Driving interest among the college set, Mr. Justis added, is a growing disenchantment with corporate America. In addition, an increasing number of entrepreneurship courses at colleges is igniting interest among students to start their own businesses. He estimated franchising is now being taught on about 200 campuses in the United States.

Brian C. Scudamore, chief executive of the Vancouver-based 1-800-gotjunk?, says recent college graduates are “more malleable” than people in their 40s and 50s.

Franchisors want franchisees they can mold because the system has a structure of rules and concepts in place that franchisees usually must follow without deviation.

For Wing Zone, a chain of 100 Buffalo wing delivery stores, the college educated are franchisee candidates because they are typical wing customers, said Matt Friedman, who co-founded the company when he was at the University of Florida, Gainesville, in the early 1990s. He cooked wings with homemade sauces in his fraternity house kitchen with his partner, Adam Scott. “College markets have been our bread and butter,” Mr. Friedman said.

To pull in more franchisees, Wing Zone started a college tour this year.

Many late-night wing deliveries from Wing Zone were made to the dorm room of Adam Wyatt, a former student from the University of Kentucky who became a franchisee.

Mr. Wyatt said he loved the wings store concept so much he decided to leave 30 hours short of earning a degree in business management and bought a franchise in January 2006.

“I was watching my older friends come out of school and get an entry-level job — the job market is competitive,” he said. “I thought to myself, ‘I don’t want to start out in an entry-level sales job. I wanted to have more control.’ ”

He looked at a variety of options, including hair-cutting and liquor store chains, but decided on Wing Zone because he was familiar with the brand as a devoted customer.

The idea of entrepreneurship was captivating to Mr. Wyatt, whose mother (a teacher) and father (a vice president for a manufacturing company) had never owned a business. “It was a big step for all of us,” said Mr. Wyatt, seeing the venture as one he has embarked on for the whole family. Indeed, his parents helped him finance part of the $300,000 venture using savings and also vouching for a loan.

He now has 20 employees and $600,000 in annual revenue, and this year he turned a profit.

An allure for college graduates with little everyday business experience is that franchise companies offer a lot of hand-holding. As soon as Mr. Wyatt signed the franchise agreement, he went to the company’s headquarters in Atlanta and spent 14 days there working in a corporate store and taking classes. When he opened his store, Wing Zone sent two representatives to help him.

“I also have a guy up there I can call if I need to run anything by him,” he added.

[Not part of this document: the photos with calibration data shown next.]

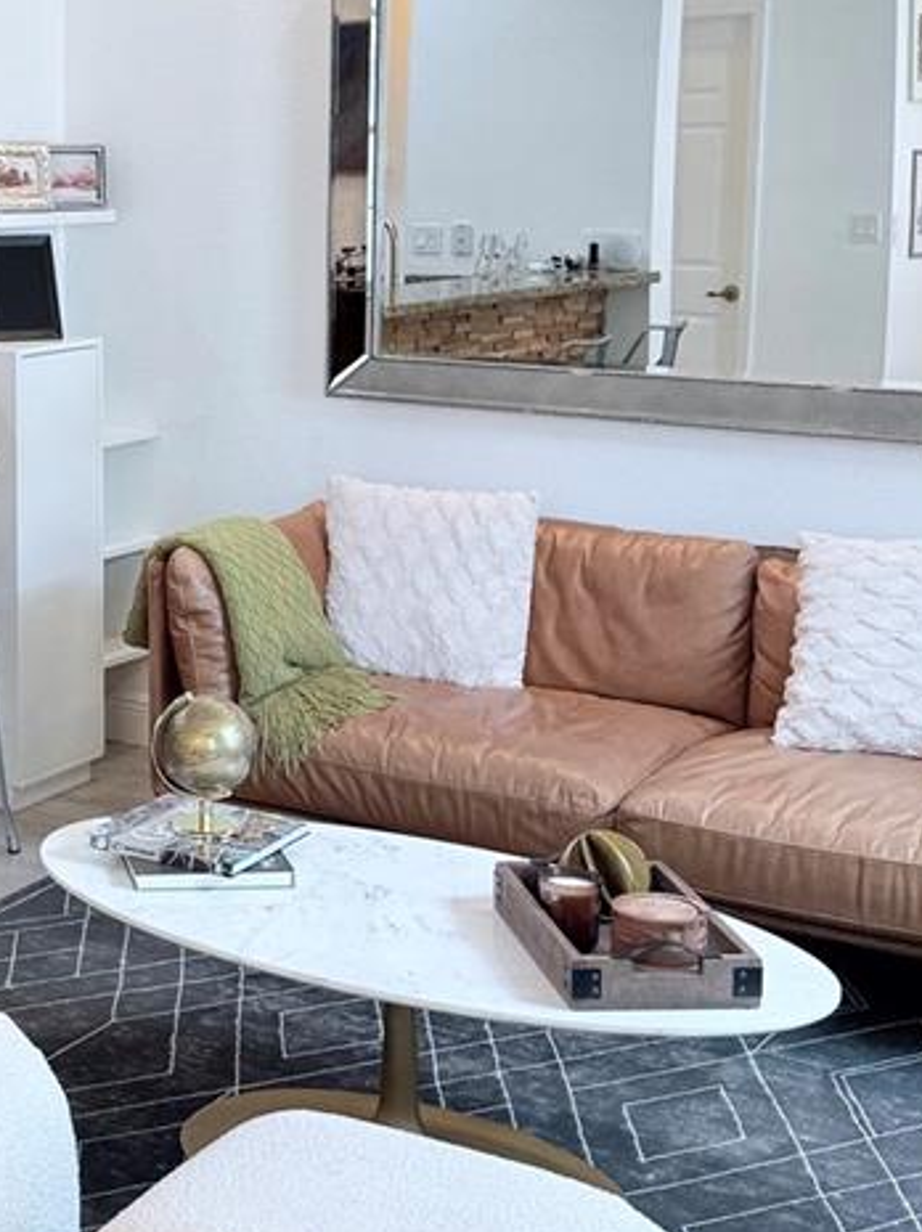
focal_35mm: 62
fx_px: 2205
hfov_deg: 22.7
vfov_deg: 30.9
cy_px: 397
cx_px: -11
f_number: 1.78
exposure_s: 1/120
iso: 80
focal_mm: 6.76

While franchising may look like the perfect plan for young graduates who want to bypass the rough and tumble job market, it’s not for everyone. Steven A. Rosen, the chief executive of FranNet, a franchise consulting firm in Louisville, Ky., for one, believes college graduates should first get meaningful work experience before investing thousands in a franchise.

The profile of a successful franchisee, Mr. Rosen said, “is someone that can manage of crew of kids making $8 an hour.” While college graduates have good classroom experience, “that doesn’t prepare them to run a business.”

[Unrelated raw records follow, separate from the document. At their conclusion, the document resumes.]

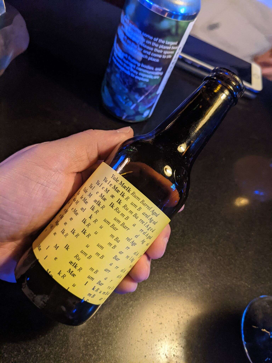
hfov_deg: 51.4
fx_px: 283
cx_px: 136
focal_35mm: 27
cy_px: 182
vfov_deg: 65.3
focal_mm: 4.38
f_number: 1.73
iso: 529
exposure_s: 1/25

The biggest hurdle for younger franchisees is money, said Adam J. Siegelheim, a franchise lawyer based in Lawrenceville, N.J. “They need money to sustain losses during the first few months, or even years,” he said, adding that the most common group of new franchisees remains middle-aged workers who have been laid off and have severance packages to finance the effort.

Mr. McGee said he needed about $150,000 upfront to pay for the 1-800-gotjunk? franchise start-up fees and the trucks to run the hauling business. But at his age he had little credit history; he approached 11 banks before he was able to secure the loan he needed.

Even with the loan, he ended up having to sell his car the first year because he was not bringing in enough money. “I pictured myself having employees and playing golf, but I basically hauled junk for two years,” he said, adding, “if you don’t put in 90-hour weeks, you’re not going to succeed.”